"O villain, villain, smiling, damned villain!
My tables,--meet it is I set it down,
That one may smile, and smile, and be a villain;" (Hamlet, Act 1 Sc. 5)
The plausible politician who reveals him- or herself in true colour only too late (pick your own example) is a cliché. Such revelations are key to large swathes of written art, and not just whodunits.
Rarer are characters who are known from the start to be villains yet are still engaging personalities. For me, the epitome is Charles Tobin (played by Dane Otto Kruger), the mastermind behind moves to keep the USA out of the anti-Nazi campaign in the second world war in Hitchcock's "Saboteur". He is not only a prominent benefactor, but also a loved and loving family man.
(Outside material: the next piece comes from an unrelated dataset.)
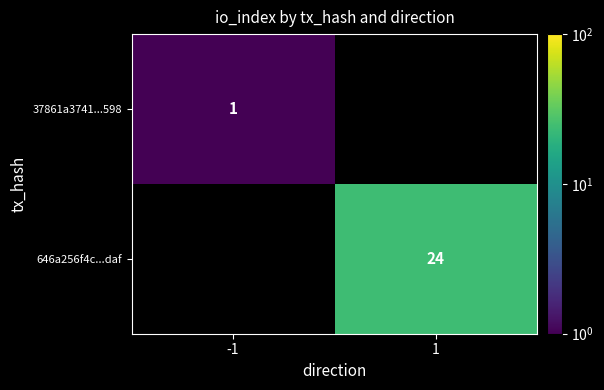

Is it true that 37861a3741...598 equals 1 at -1?

False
Indeed, in an ironic reverse of a common plot device, the hero of "Saboteur" plays on Tobin's better nature, using a child as a shield for an escape.
I was reminded of Tobin by Hugh Laurie's playing of Richard Roper, in BBC-1's "The Night Manager". In this dramatisation of a John le Carré novel directed by Susanne Bier, Roper is a man you would happily spend an evening with if one did not know his business or the lengths he would go to promote it. Probably, like Tobin, he does not believe what he is doing is so bad and that international law is anti-competitive and therefore wrong.
What is worrying is the number of real-life Tobins and Ropers.